Ozone Aging Test Chamber is an experimental instrument for evaluating rubber aging. The structural changes of rubber during the thermal oxidative aging process can be divided into two categories: one is the thermal oxidative aging reaction (cracking) with molecular chain degradation as the main reaction; the other is the thermal oxidative aging (structuring) with molecular chain crosslinking as the main reaction.
  Natural rubber contains isoprene rubber, butyl rubber, EPDM rubber, homopolymerized epichlorohydrin rubber and copolymerized epichlorohydrin rubber. The appearance of this type of rubber after thermal oxidative aging is soft and sticky.
     Butadiene rubber Rubber containing butadiene mainly undergoes crosslinking reaction during thermal oxidative aging. Similar rubber varieties include NBR/SBR/CR/ERDM/FPM/CSM. The appearance of this type of rubber after thermal oxidative aging is hard and brittle.
Ozone aging test chamber to evaluate rubber aging performance
1. The main factors affecting rubber aging are:
     (1) Oxygen: Oxygen reacts with rubber molecules in rubber in a free radical chain reaction, causing molecular chains to break or over-crosslink, resulting in changes in rubber properties. Oxidation is one of the important causes of rubber aging.
     (2) Ozone: Ozone is much more chemically active than oxygen and is more destructive. It also causes molecular chains to break, but the effect of ozone on rubber varies depending on whether the rubber is deformed or not. When acting on deformed rubber (mainly unsaturated rubber), cracks appear in the direction of stress, which is the so-called "ozone cracking"; when acting on deformed rubber, only an oxide film is formed on the surface without cracking.
     (3) Heat: Increasing the temperature can cause thermal cracking or thermal crosslinking of rubber. However, the basic role of heat is activation. Increasing the oxygen diffusion rate and activating the oxidation reaction, thereby accelerating the oxidation reaction rate of rubber, is a common aging phenomenon - thermal oxidation aging.
     (4) Mechanical stress: Under the repeated action of mechanical stress, the rubber molecular chain will break to generate free ions, triggering an oxidation chain reaction and forming a mechanochemical process. Mechanical rupture of molecular chains and mechanical activation of oxidation processes. Which one will prevail depends on the conditions. In addition, ozone cracking is easily caused under stress.
     (5) Water: Water has two effects: Rubber is easily damaged when exposed to humid air or soaked in water for a long time. This is because water-soluble substances and hydrophilic groups in rubber are extracted, dissolved, hydrolyzed or absorbed by water. In particular, the alternating effects of water immersion and atmospheric exposure will accelerate the destruction of rubber. However, in some cases, water does not damage rubber and may even delay aging.

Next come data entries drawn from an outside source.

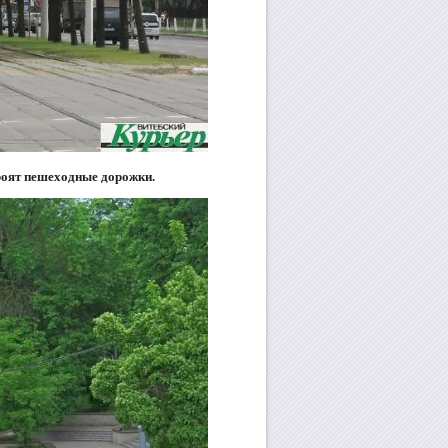
троят пешеходные дорожки.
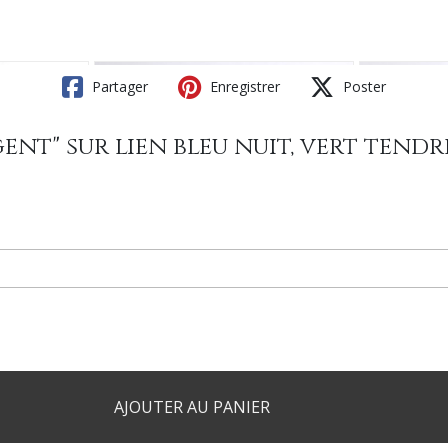
Partager
Enregistrer
Poster
gent" sur lien bleu nuit, vert tend
AJOUTER AU PANIER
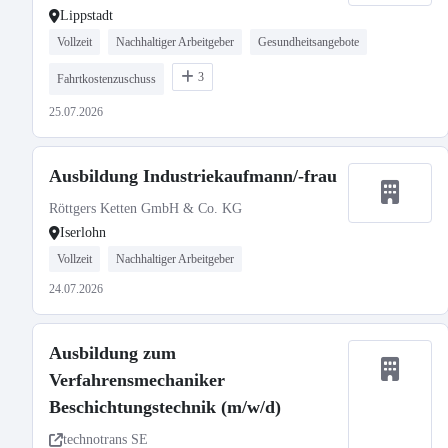
Lippstadt
Vollzeit
Nachhaltiger Arbeitgeber
Gesundheitsangebote
3
Fahrtkostenzuschuss
25.07.2026
Ausbildung Industriekaufmann/-frau
Röttgers Ketten GmbH & Co. KG
Iserlohn
Vollzeit
Nachhaltiger Arbeitgeber
24.07.2026
Ausbildung zum
Verfahrensmechaniker
Beschichtungstechnik (m/w/d)
technotrans SE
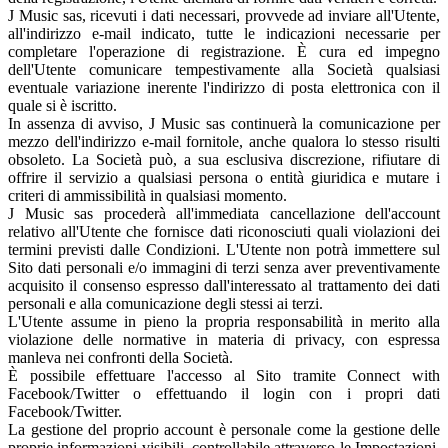
J Music sas, ricevuti i dati necessari, provvede ad inviare all'Utente,
all'indirizzo e-mail indicato, tutte le indicazioni necessarie per
completare l'operazione di registrazione. È cura ed impegno
dell'Utente comunicare tempestivamente alla Società qualsiasi
eventuale variazione inerente l'indirizzo di posta elettronica con il
quale si è iscritto.
In assenza di avviso, J Music sas continuerà la comunicazione per
mezzo dell'indirizzo e-mail fornitole, anche qualora lo stesso risulti
obsoleto. La Società può, a sua esclusiva discrezione, rifiutare di
offrire il servizio a qualsiasi persona o entità giuridica e mutare i
criteri di ammissibilità in qualsiasi momento.
J Music sas procederà all'immediata cancellazione dell'account
relativo all'Utente che fornisce dati riconosciuti quali violazioni dei
termini previsti dalle Condizioni. L'Utente non potrà immettere sul
Sito dati personali e/o immagini di terzi senza aver preventivamente
acquisito il consenso espresso dall'interessato al trattamento dei dati
personali e alla comunicazione degli stessi ai terzi.
L'Utente assume in pieno la propria responsabilità in merito alla
violazione delle normative in materia di privacy, con espressa
manleva nei confronti della Società.
È possibile effettuare l'accesso al Sito tramite Connect with
Facebook/Twitter o effettuando il login con i propri dati
Facebook/Twitter.
La gestione del proprio account è personale come la gestione delle
proprie informazioni visibili, controllabile attraverso le Impostazioni.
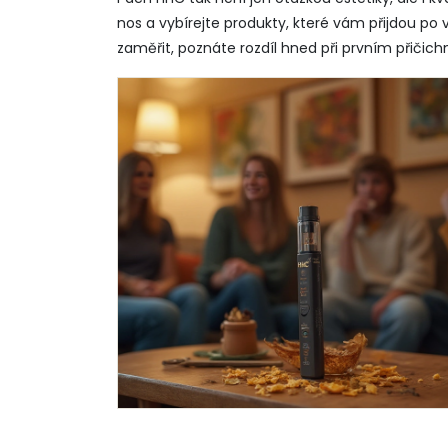
nos a vybírejte produkty, které vám přijdou po
zaměřit, poznáte rozdíl hned při prvním přičichn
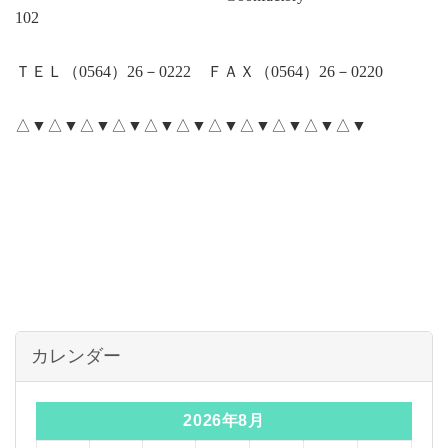
102
ＴＥＬ（
0564
）
26
－
0222
ＦＡＸ（
0564
）
26
－
0220
△▼△▼△▼△▼△▼△▼△▼△▼△▼△▼△▼
カレンダー
2026年8月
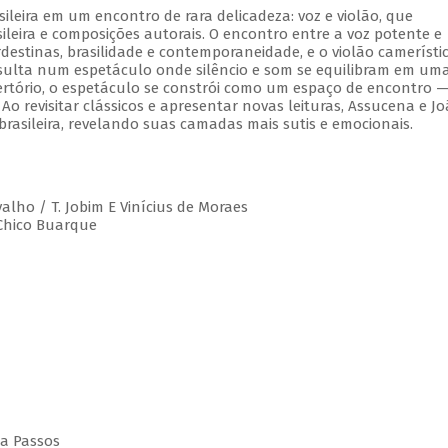
leira em um encontro de rara delicadeza: voz e violão, que
leira e composições autorais. O encontro entre a voz potente e
estinas, brasilidade e contemporaneidade, e o violão camerístic
esulta num espetáculo onde silêncio e som se equilibram em um
rtório, o espetáculo se constrói como um espaço de encontro 
 Ao revisitar clássicos e apresentar novas leituras, Assucena e J
rasileira, revelando suas camadas mais sutis e emocionais.
valho / T. Jobim E Vinícius de Moraes
 Chico Buarque
da Passos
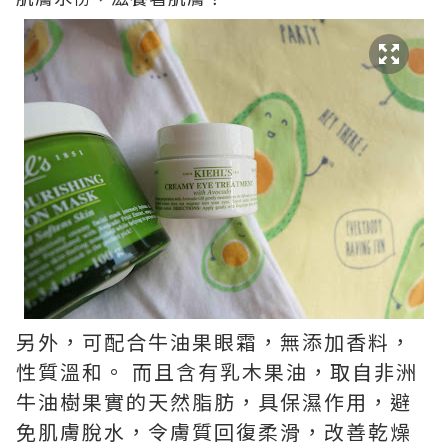
另外，可配合牛油果眼霜，無添加香料，
性質溫和。 而且含有乳木果油，取自非洲
牛油樹果實的天然脂肪，具保濕作用，避
免肌膚脫水，令膚質回復柔滑，改善乾燥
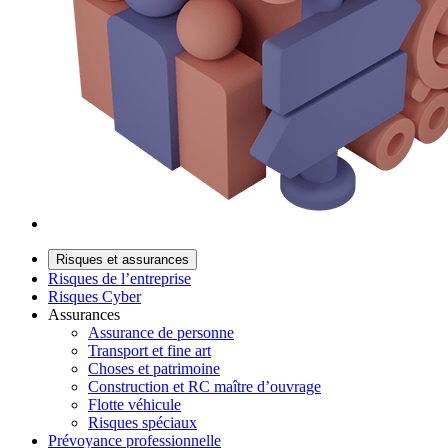
Risques et assurances
Risques de l’entreprise
Risques Cyber
Assurances
Assurance de personne
Transport et fine art
Choses et patrimoine
Construction et RC maître d’ouvrage
Flotte véhicule
Risques spéciaux
Prévoyance professionnelle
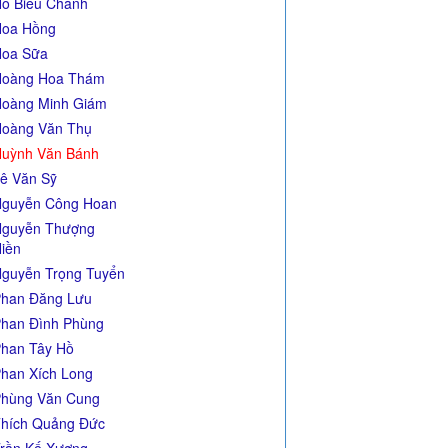
ồ Biểu Chánh
oa Hồng
oa Sữa
Hoàng Hoa Thám
oàng Minh Giám
oàng Văn Thụ
uỳnh Văn Bánh
ê Văn Sỹ
guyễn Công Hoan
guyễn Thượng
iền
guyễn Trọng Tuyển
han Đăng Lưu
han Đình Phùng
han Tây Hồ
han Xích Long
hùng Văn Cung
hích Quảng Đức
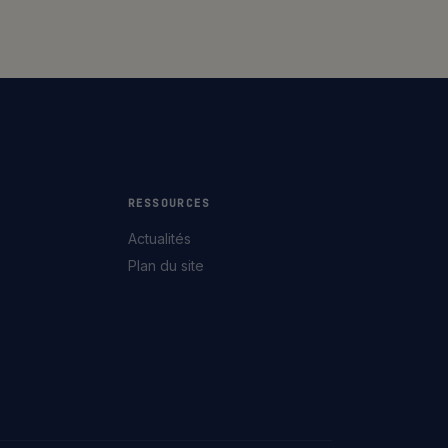
RESSOURCES
Actualités
Plan du site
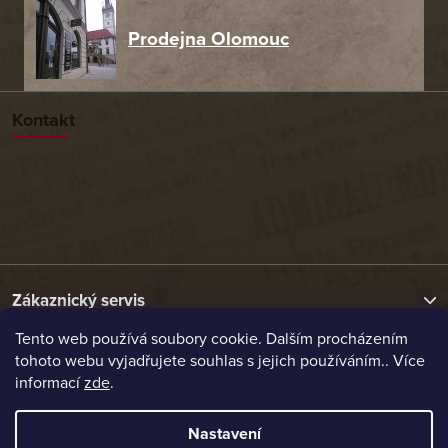
Prodejna Olomouc
Kontakt
Zákaznický servis
Tento web používá soubory cookie. Dalším procházením
tohoto webu vyjadřujete souhlas s jejich používáním.. Více
Užitečné odkazy
informací
zde
.
Naše nabídka
Nastavení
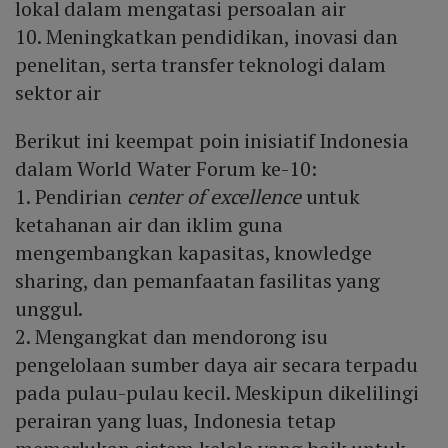
lokal dalam mengatasi persoalan air
10. Meningkatkan pendidikan, inovasi dan
penelitan, serta transfer teknologi dalam
sektor air
Berikut ini keempat poin inisiatif Indonesia
dalam World Water Forum ke-10:
1. Pendirian
center of excellence
untuk
ketahanan air dan iklim guna
mengembangkan kapasitas, knowledge
sharing, dan pemanfaatan fasilitas yang
unggul.
2. Mengangkat dan mendorong isu
pengelolaan sumber daya air secara terpadu
pada pulau-pulau kecil. Meskipun dikelilingi
perairan yang luas, Indonesia tetap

    (6) Oil: If it is in contact with oil medium for a long time during use, the oil can penetrate into the rubber and cause it to swell, resulting in a decrease in the strength and other mechanical properties of the rubber. The reason why oil can cause rubber to swell is that after the oil penetrates into the rubber, the molecules diffuse with each other, causing the network structure of the vulcanized rubber to change.
    (7) Other factors: Other factors that affect rubber include chemical media, variable valence metal ions, high-energy radiation, electricity and biology.

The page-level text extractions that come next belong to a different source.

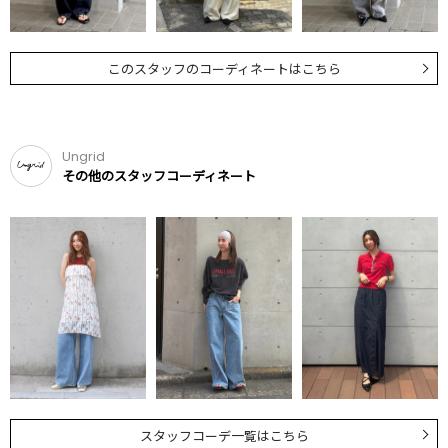
このスタッフのコーディネートはこちら
Ungrid
その他のスタッフコーディネート
スタッフコーデ一覧はこちら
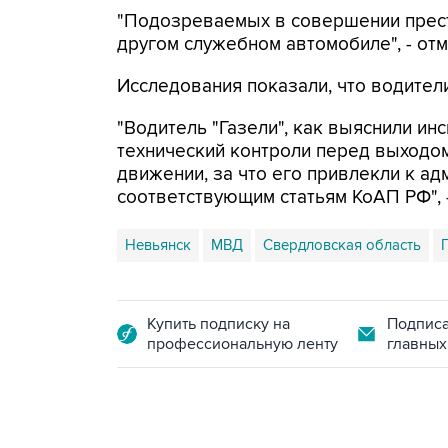
"Подозреваемых в совершении прест
другом служебном автомобиле", - отм
Исследования показали, что водител
"Водитель "Газели", как выяснили и
технический контроли перед выходом
движении, за что его привлекли к ад
соответствующим статьям КоАП РФ", -
Невьянск
МВД
Свердловская область
Купить подписку на
Подписа
профессиональную ленту
главных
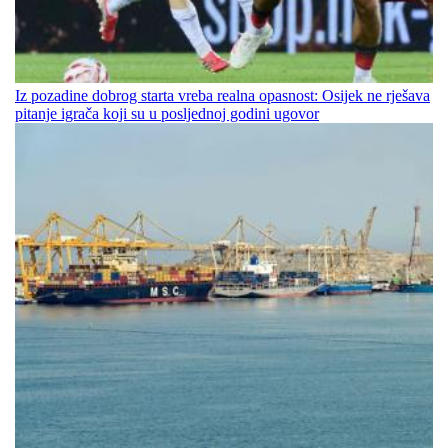
Iz pozadine dobrog starta vreba realna opasnost: Osijek ne rješava
pitanje igrača koji su u posljednoj godini ugovor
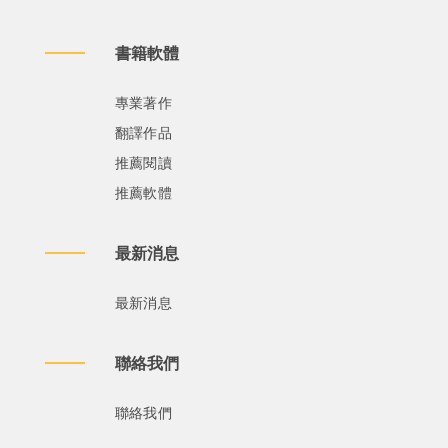
書籍軟體
專業著作
翻譯作品
推薦閱讀
推薦軟體
最新消息
最新消息
聯絡我們
聯絡我們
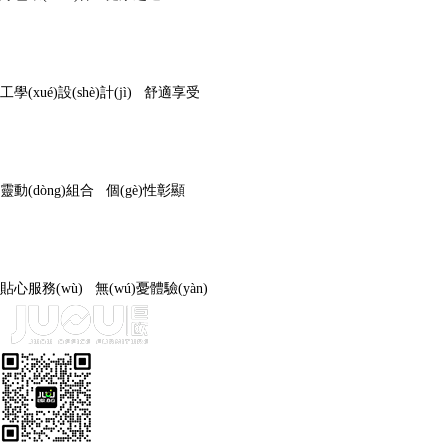
工學(xué)設(shè)計(jì) 舒適享受
靈動(dòng)組合 個(gè)性彰顯
貼心服務(wù) 無(wú)憂體驗(yàn)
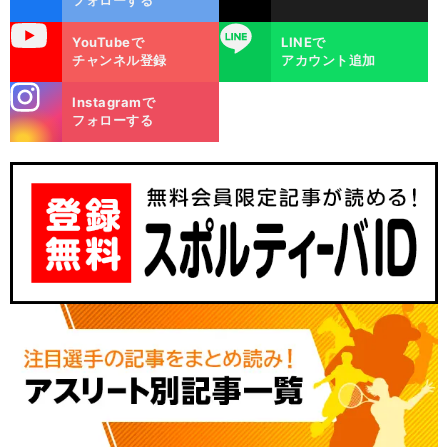
uTube
LINE
YouTubeで
LINEで
チャンネル登録
アカウント追加
stagra
Instagramで
m
フォローする
盲
」
？
前
へ
C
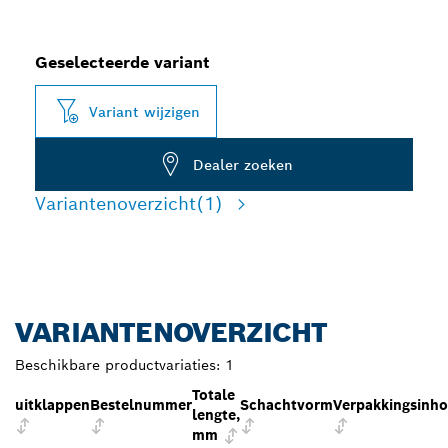
Geselecteerde variant
Variant wijzigen
Dealer zoeken
Variantenoverzicht
(1)
VARIANTENOVERZICHT
Beschikbare productvariaties:
1
Totale
uitklappen
Bestelnummer
Schachtvorm
Verpakkingsinh
lengte,
mm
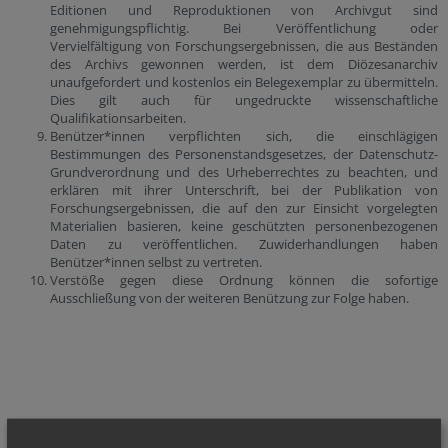
Editionen und Reproduktionen von Archivgut sind
genehmigungspflichtig. Bei Veröffentlichung oder
Vervielfältigung von Forschungsergebnissen, die aus Beständen
des Archivs gewonnen werden, ist dem Diözesanarchiv
unaufgefordert und kostenlos ein Belegexemplar zu übermitteln.
Dies gilt auch für ungedruckte wissenschaftliche
Qualifikationsarbeiten.
Benützer*innen verpflichten sich, die einschlägigen
Bestimmungen des Personenstandsgesetzes, der Datenschutz-
Grundverordnung und des Urheberrechtes zu beachten, und
erklären mit ihrer Unterschrift, bei der Publikation von
Forschungsergebnissen, die auf den zur Einsicht vorgelegten
Materialien basieren, keine geschützten personenbezogenen
Daten zu veröffentlichen. Zuwiderhandlungen haben
Benützer*innen selbst zu vertreten.
Verstöße gegen diese Ordnung können die sofortige
Ausschließung von der weiteren Benützung zur Folge haben.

2. Rubber aging protection methods:
    Since rubber aging is a complex and comprehensive chemical reaction process, and it is impossible to prevent rubber aging, appropriate measures can be taken to slow down the aging of rubber, thereby achieving the purpose of extending the service life of rubber. Anti-aging measures mainly include physical protection and chemical protection.
     Physical protection refers to avoiding the interaction between rubber and various aging factors as much as possible, such as using surface coating or treatment, adding light shielding agent, adding paraffin, etc.